Given passage>
_____

The Christian’s Exultation in God’s Unchanging Love – Rom. 8:31-39

“What then shall we say to these things?”  This is a question that we should always ask of Scripture.  The truths of the Bible are not there simply to be looked at and then forgotten.  They are there to be taken and applied to our hearts and lives.  We are to try to understand what they are saying to us, and we to work out their implications and corollaries.  One practical way to do this is to ask questions of Scripture, questions like the one that Paul asks here. 

Now it is supremely important to understand what the text is saying.  It is important to study it in its context and to look at it from its grammatical, historical, and theological perspectives.  But if you just stop at the word studies and the comparisons with parallel passages and the commentaries and so on, and never get to the question Paul asks here, then you have really studied Scripture for naught.  It’s like perfectly knowing the mechanics and techniques of fishing – but if you never throw a hook into the water, you’re never going to catch any fish.  You have to apply the realities of the Bible to your life or you will never grow spiritually or become a more mature Christian. 

Of course, I can’t help but saying that if you don’t even read Scripture, you aren’t even in a position to ask this kind of question.  You can’t even ask questions of something that you know nothing about.  We need to read our Bibles.  But once we are doing that, we don’t stop there.  The Bible is meant to talk to us and to convict us and change us and correct us and encourage us, but that will never happen if we just see its truths as museum pieces, to be admired indeed, but never taken and used in everyday life.

However, Scripture is not going to be applied to our lives if we don’t see its glory and beauty, its reality and relevance to our lives.  Recently, Tim Challies posted some book reviews that are on Amazon.com in which the reviewers gave the books only one star.[1]  The interesting thing about these reviews is that they were all reviews of really good books (the title of the blog post is “Really Bad Reviews of Really Good Books”).  They are classics, and yet some people just don’t get it.  They have literary gold in their hands, but to them it just looks like another rock.  The truths of Scripture are like that to some people.  It shouldn’t surprise us, for the apostle tells us in another place that the things of God are to foolishness to those who are not born again (1 Cor. 2:14).  But it is incredibly sad.  It is grievous to see people look at the God of the Bible and then walk away in disgust.  We need to have a heart that sees the life-giving truth contained in every verse in the New and Old Testaments.

What we see in the verses before us is the response of a man who saw the glory of Biblical truth and who thrilled in its realities.  Verses 31-39 of Romans 8 are best described as a doxology, a hymn of praise to God for the truths he has been writing about.  Paul didn’t just know good theology, he loved it.  It should be the same with us as well.  Doctrine should be savored, not just studied.  It should be exulted in, not just exposited over.  So Paul, having really shown the believer’s security, he cannot but rise to praise God for all he has done.

_____

Stated goal A> According to the commentary on Romans 8:31-39, how are verses 31-39 best described?

Data to process>
_____

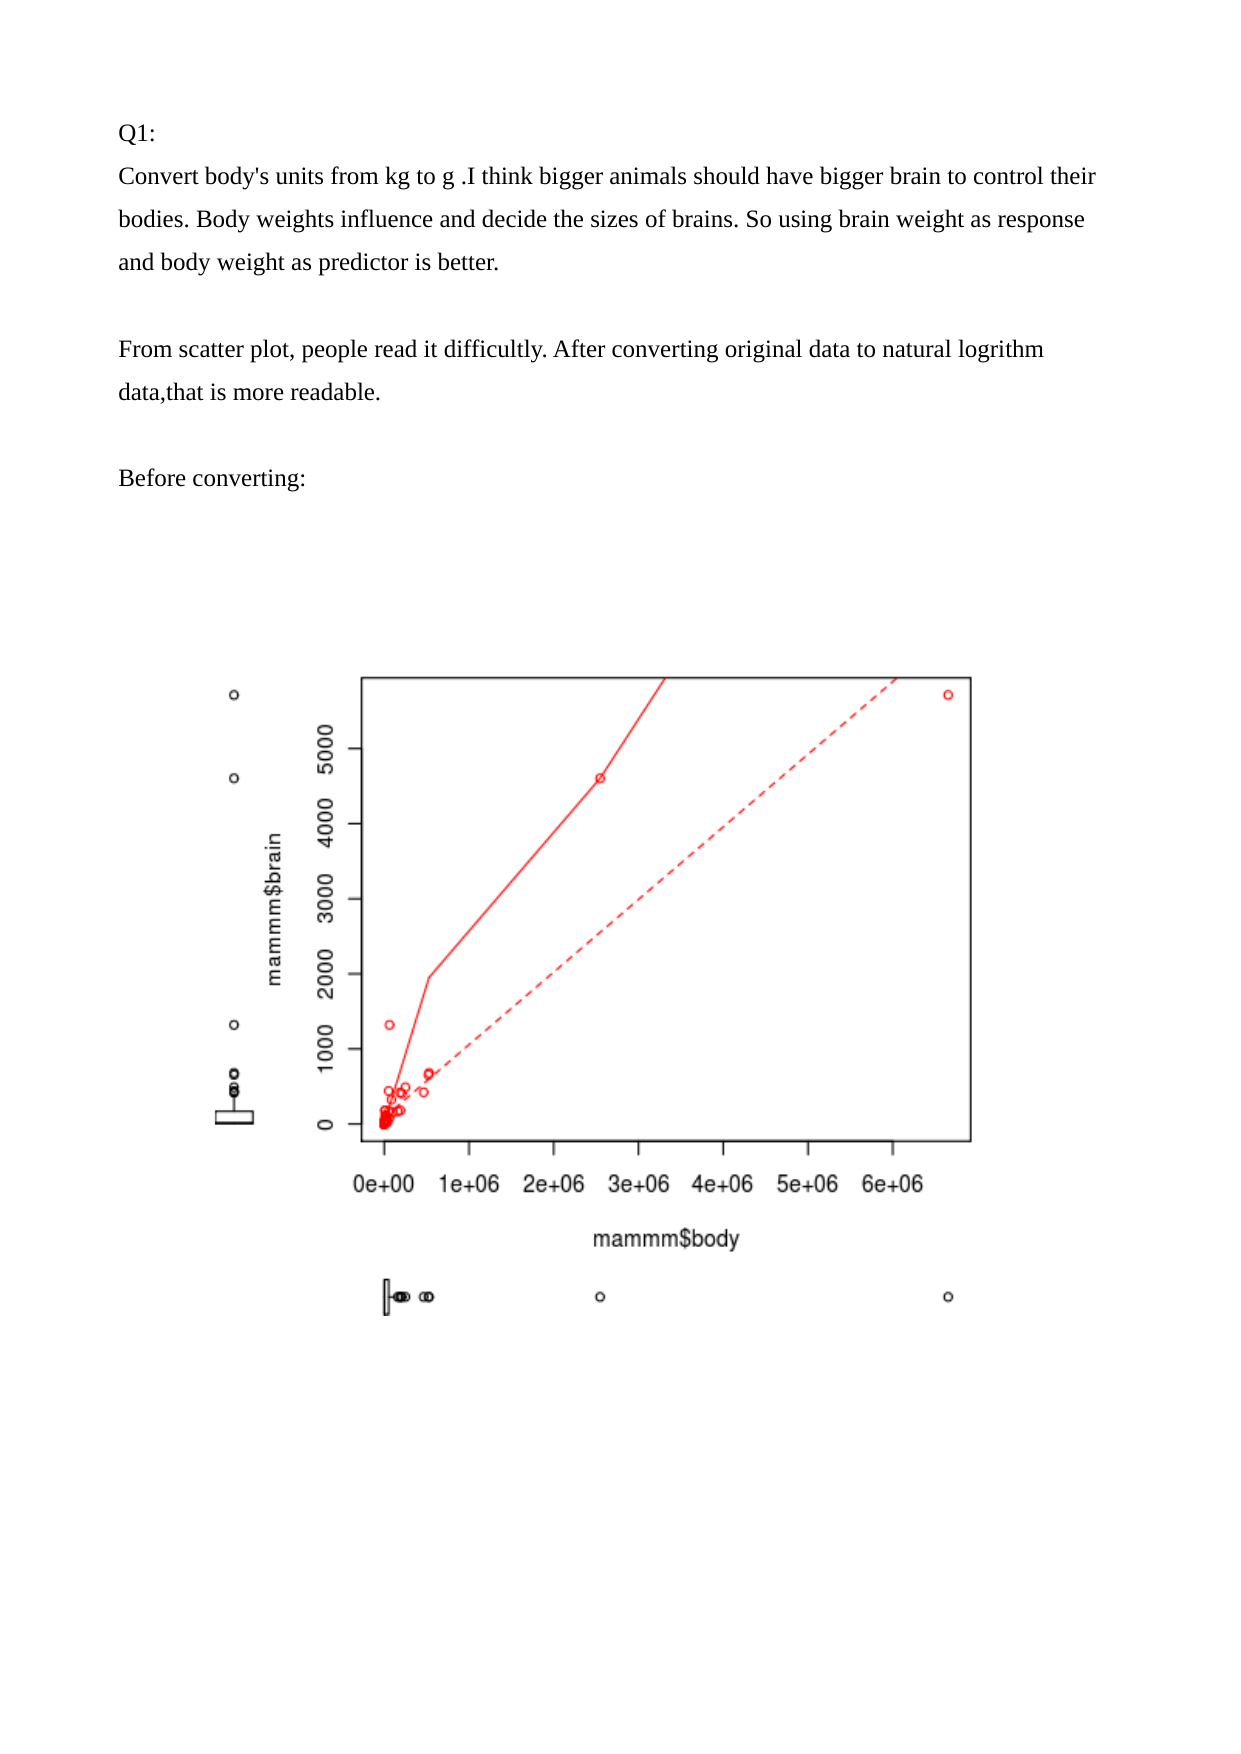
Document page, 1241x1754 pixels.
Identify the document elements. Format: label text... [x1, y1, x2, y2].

text From scatter plot, people read it difficultly. After converting original data to natural logrithm data,that is more readable. [118, 334, 1122, 406]
text Convert body's units from kg to g .I think bigger animals should have bigger brain to control their bodies. Body weights influence and decide the sizes of brains. So using brain weight as response and body weight as predictor is better. [118, 161, 1122, 276]
picture [214, 569, 1026, 1316]
text Q1: [118, 118, 1122, 147]
text Before converting: [118, 463, 1122, 492]
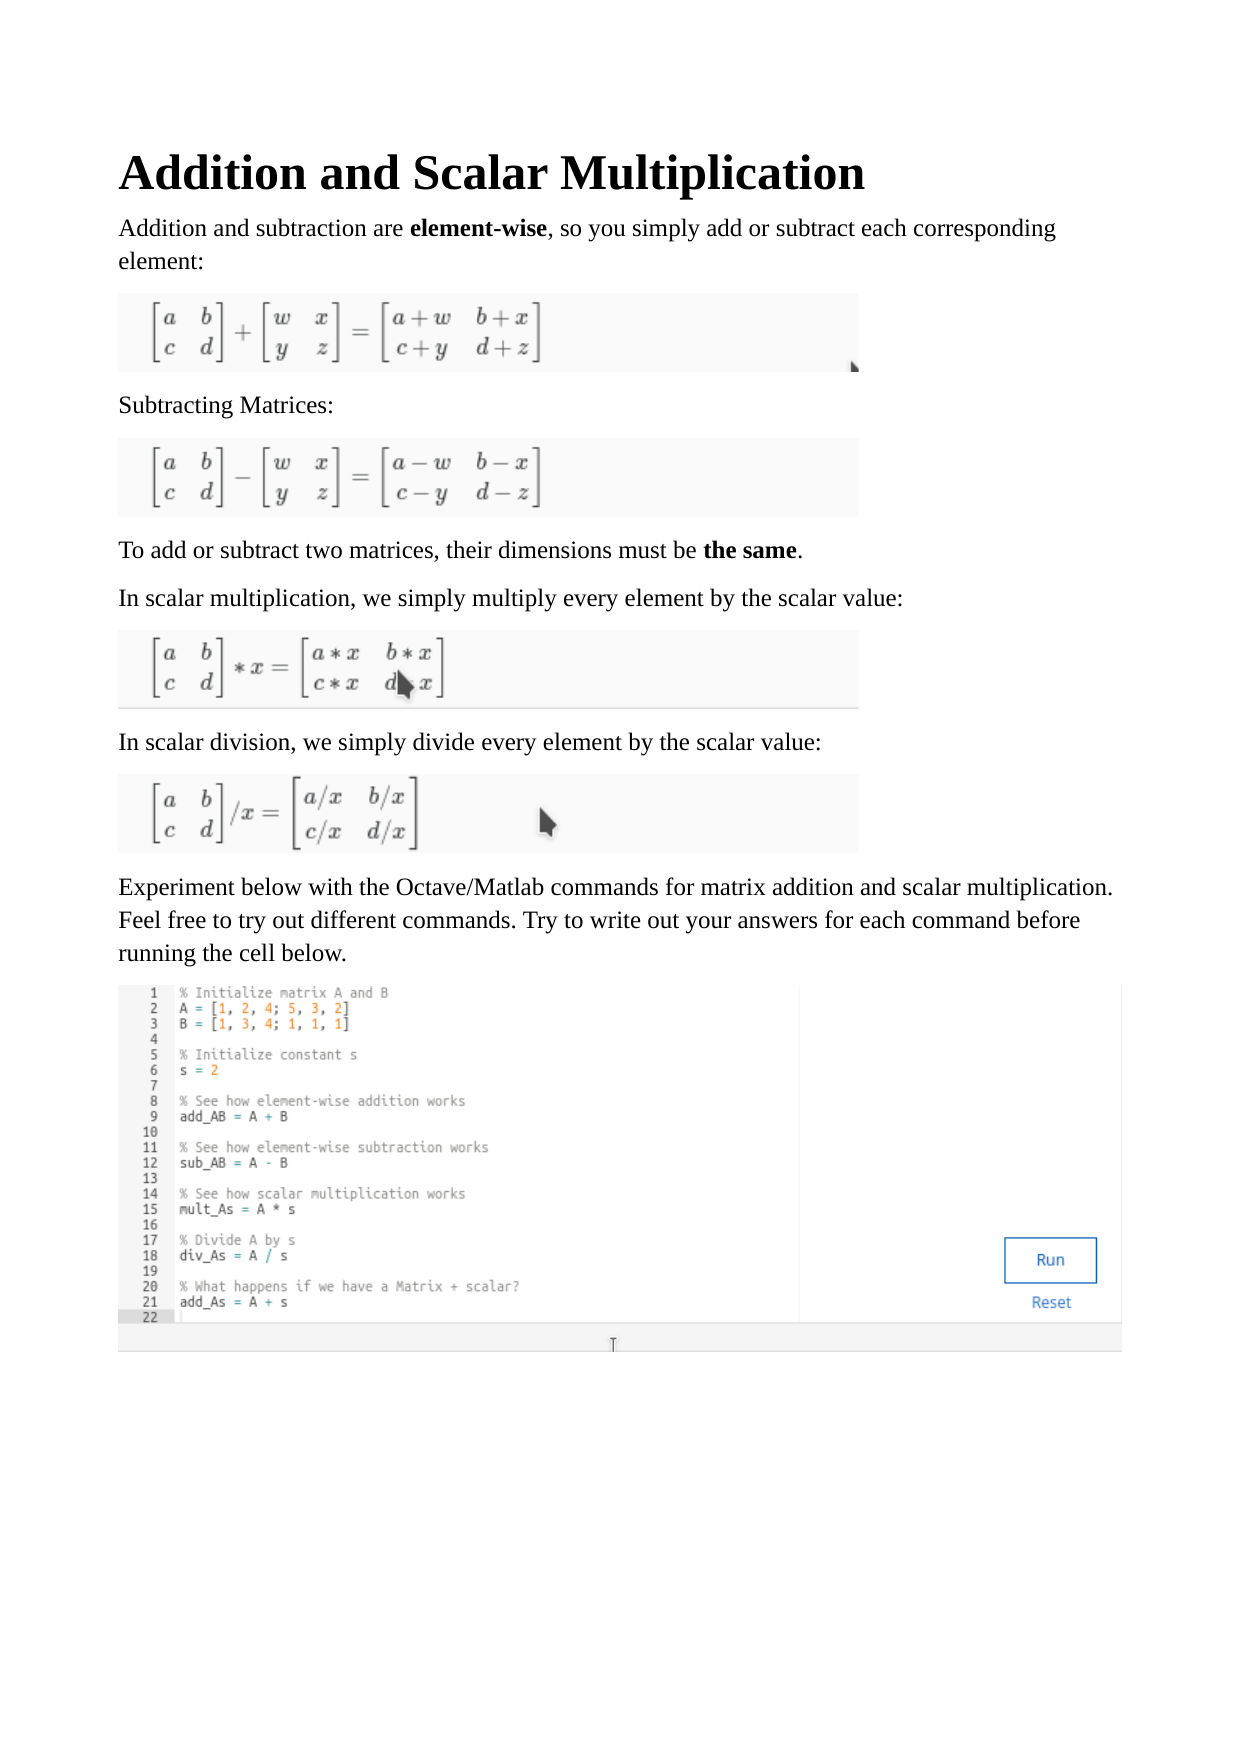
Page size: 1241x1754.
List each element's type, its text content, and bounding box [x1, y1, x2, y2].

text In scalar multiplication, we simply multiply every element by the scalar value: [118, 583, 1122, 611]
picture [118, 630, 859, 709]
text Experiment below with the Octave/Matlab commands for matrix addition and scalar multiplication. Feel free to try out different commands. Try to write out your answers for each command before running the cell below. [118, 872, 1122, 966]
text In scalar division, we simply divide every element by the scalar value: [118, 727, 1122, 756]
text To add or subtract two matrices, their dimensions must be the same. [118, 535, 1122, 564]
picture [118, 438, 859, 517]
text Addition and subtraction are element-wise, so you simply add or subtract each corresponding element: [118, 213, 1122, 275]
picture [118, 293, 859, 372]
text Subtracting Matrices: [118, 391, 1122, 419]
picture [118, 985, 1123, 1352]
subtitle Addition and Scalar Multiplication [118, 143, 1122, 201]
picture [118, 774, 859, 853]
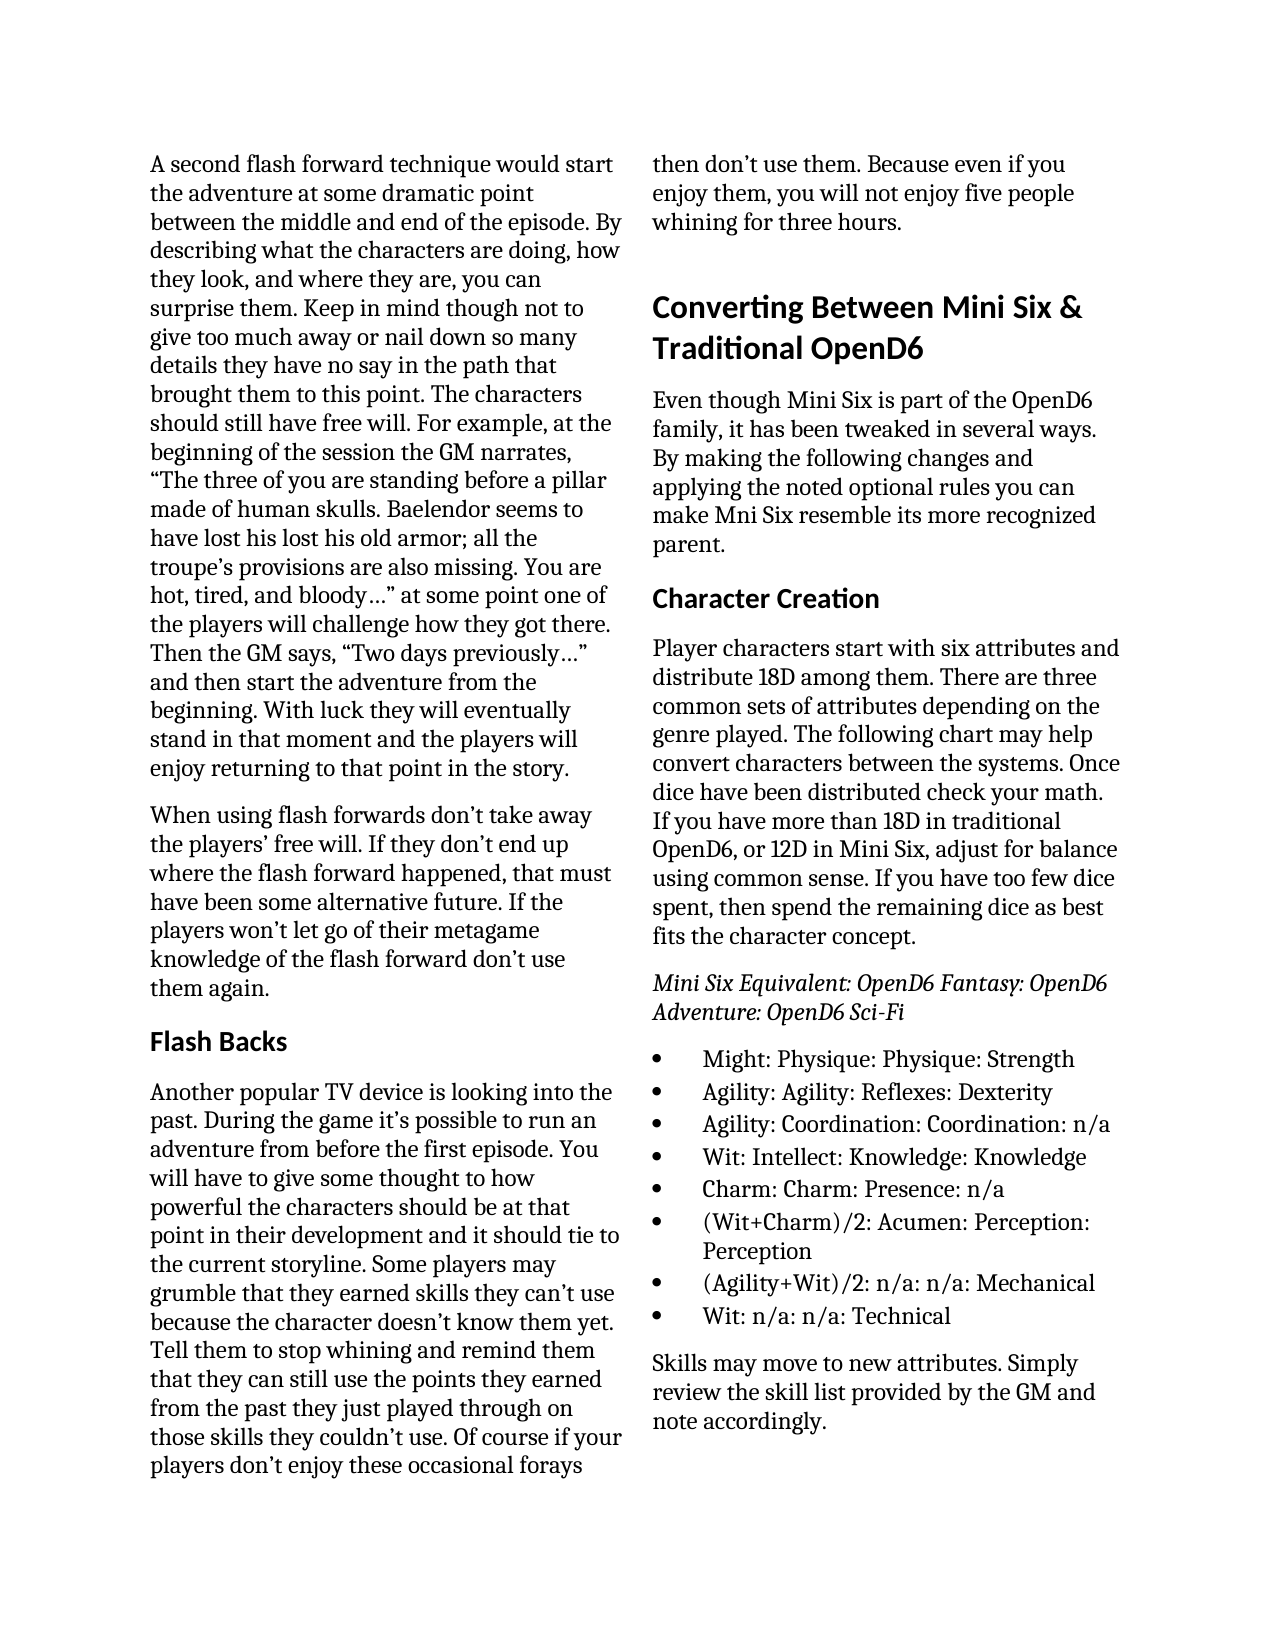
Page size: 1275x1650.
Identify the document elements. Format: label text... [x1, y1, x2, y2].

text Another popular TV device is looking into the past. During the game it’s possible to run an adventure from before the first episode. You will have to give some thought to how powerful the characters should be at that point in their development and it should tie to the current storyline. Some players may grumble that they earned skills they can’t use because the character doesn’t know them yet. Tell them to stop whining and remind them that they can still use the points they earned from the past they just played through on those skills they couldn’t use. Of course if your players don’t enjoy these occasional forays [150, 1078, 622, 1480]
list Charm: Charm: Presence: n/a [652, 1175, 1125, 1204]
text Skills may move to new attributes. Simply review the skill list provided by the GM and note accordingly. [652, 1349, 1125, 1435]
subtitle Flash Backs [150, 1023, 622, 1059]
text then don’t use them. Because even if you enjoy them, you will not enjoy five people whining for three hours. [652, 150, 1125, 236]
subtitle Character Creation [652, 580, 1125, 615]
text Mini Six Equivalent: OpenD6 Fantasy: OpenD6 Adventure: OpenD6 Sci-Fi [652, 969, 1125, 1027]
text A second flash forward technique would start the adventure at some dramatic point between the middle and end of the episode. By describing what the characters are doing, how they look, and where they are, you can surprise them. Keep in mind though not to give too much away or nail down so many details they have no say in the path that brought them to this point. The characters should still have free will. For example, at the beginning of the session the GM narrates, “The three of you are standing before a pillar made of human skulls. Baelendor seems to have lost his lost his old armor; all the troupe’s provisions are also missing. You are hot, tired, and bloody…” at some point one of the players will challenge how they got there. Then the GM says, “Two days previously…” and then start the adventure from the beginning. With luck they will eventually stand in that moment and the players will enjoy returning to that point in the story. [150, 150, 622, 782]
subtitle Converting Between Mini Six & Traditional OpenD6 [652, 286, 1125, 368]
text Player characters start with six attributes and distribute 18D among them. There are three common sets of attributes depending on the genre played. The following chart may help convert characters between the systems. Once dice have been distributed check your math. If you have more than 18D in traditional OpenD6, or 12D in Mini Six, adjust for balance using common sense. If you have too few dice spent, then spend the remaining dice as best fits the character concept. [652, 634, 1125, 950]
list Might: Physique: Physique: Strength [652, 1045, 1125, 1074]
text When using flash forwards don’t take away the players’ free will. If they don’t end up where the flash forward happened, that must have been some alternative future. If the players won’t let go of their metagame knowledge of the flash forward don’t use them again. [150, 801, 622, 1002]
list Wit: Intellect: Knowledge: Knowledge [652, 1143, 1125, 1172]
list Agility: Agility: Reflexes: Dexterity [652, 1078, 1125, 1107]
list (Agility+Wit)/2: n/a: n/a: Mechanical [652, 1269, 1125, 1298]
list Wit: n/a: n/a: Technical [652, 1302, 1125, 1330]
list Agility: Coordination: Coordination: n/a [652, 1110, 1125, 1139]
text Even though Mini Six is part of the OpenD6 family, it has been tweaked in several ways. By making the following changes and applying the noted optional rules you can make Mni Six resemble its more recognized parent. [652, 386, 1125, 559]
list (Wit+Charm)/2: Acumen: Perception: Perception [652, 1208, 1125, 1265]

_____

Stated goal B> In the records, reproduce everything from "Page size: 1241x1754." down to "List each element's" with "text content" changed to "visible text" and everything else left as is.

Exercise solution A> As a doxology, a hymn of praise to God for the truths he has been writing about.

Exercise solution B>
Page size: 1241x1754.
List each element's type, its visible text, and bounding box [x1, y1, x2, y2].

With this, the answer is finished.